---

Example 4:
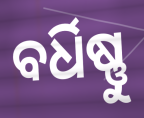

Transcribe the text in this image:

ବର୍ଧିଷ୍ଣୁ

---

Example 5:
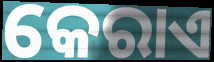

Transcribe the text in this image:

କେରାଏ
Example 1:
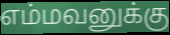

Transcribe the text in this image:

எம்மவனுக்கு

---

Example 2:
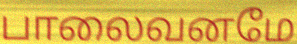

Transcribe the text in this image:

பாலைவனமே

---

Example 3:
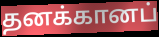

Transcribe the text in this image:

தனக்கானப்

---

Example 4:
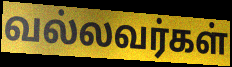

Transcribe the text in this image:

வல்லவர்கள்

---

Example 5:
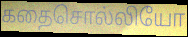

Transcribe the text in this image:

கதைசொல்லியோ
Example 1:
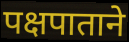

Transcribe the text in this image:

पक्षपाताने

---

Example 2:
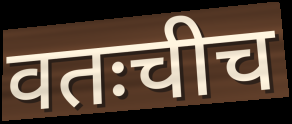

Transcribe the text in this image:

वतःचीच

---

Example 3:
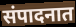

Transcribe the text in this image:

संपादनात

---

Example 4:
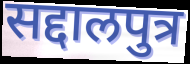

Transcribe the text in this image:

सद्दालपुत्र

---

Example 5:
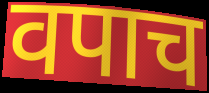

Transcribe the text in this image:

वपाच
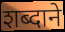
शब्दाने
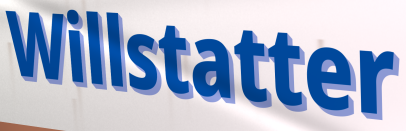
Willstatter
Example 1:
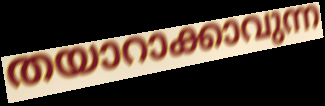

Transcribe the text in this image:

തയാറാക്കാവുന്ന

» TASK DESCRIPTION:
Please print all the entries exactly as written, but drop the pictures.

» EXERCISE RESPONSE:
---

Example 4:

Transcribe the text in this image:

ବର୍ଧିଷ୍ଣୁ

---

Example 5:

Transcribe the text in this image:

କେରାଏ
Example 1:

Transcribe the text in this image:

எம்மவனுக்கு

---

Example 2:

Transcribe the text in this image:

பாலைவனமே

---

Example 3:

Transcribe the text in this image:

தனக்கானப்

---

Example 4:

Transcribe the text in this image:

வல்லவர்கள்

---

Example 5:

Transcribe the text in this image:

கதைசொல்லியோ
Example 1:

Transcribe the text in this image:

पक्षपाताने

---

Example 2:

Transcribe the text in this image:

वतःचीच

---

Example 3:

Transcribe the text in this image:

संपादनात

---

Example 4:

Transcribe the text in this image:

सद्दालपुत्र

---

Example 5:

Transcribe the text in this image:

वपाच
शब्दाने
Willstatter
Example 1:

Transcribe the text in this image:

തയാറാക്കാവുന്ന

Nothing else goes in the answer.